## WHAT YOU NEED TO DO
Search the material below for the string "Каша" and list each line that holds it.

## RECORDS TO PROCESS
==================================================

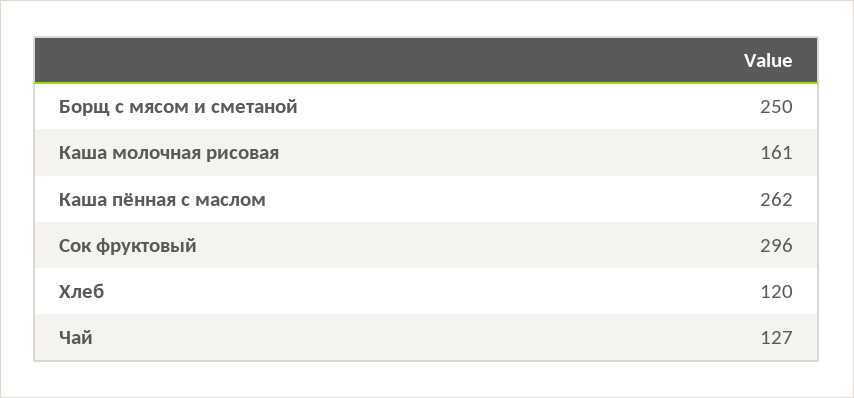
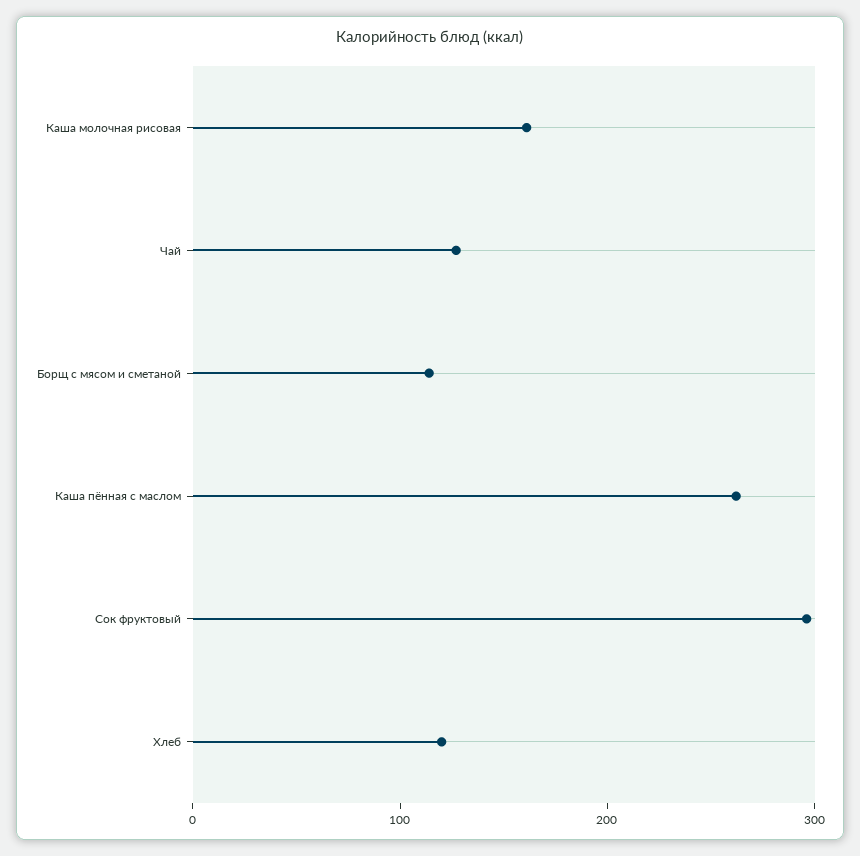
  {
-   "Борщ с мясом и сметаной": 250,
+   "Борщ с мясом и сметаной": 120,
    "Каша молочная рисовая": 161,
    "Каша пённая с маслом": 262,
    "Сок фруктовый": 296,
    "Хлеб": 120,
    "Чай": 127
  }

==================================================

## RESULT FOR THIS TASK
    "Каша молочная рисовая": 161,
    "Каша пённая с маслом": 262,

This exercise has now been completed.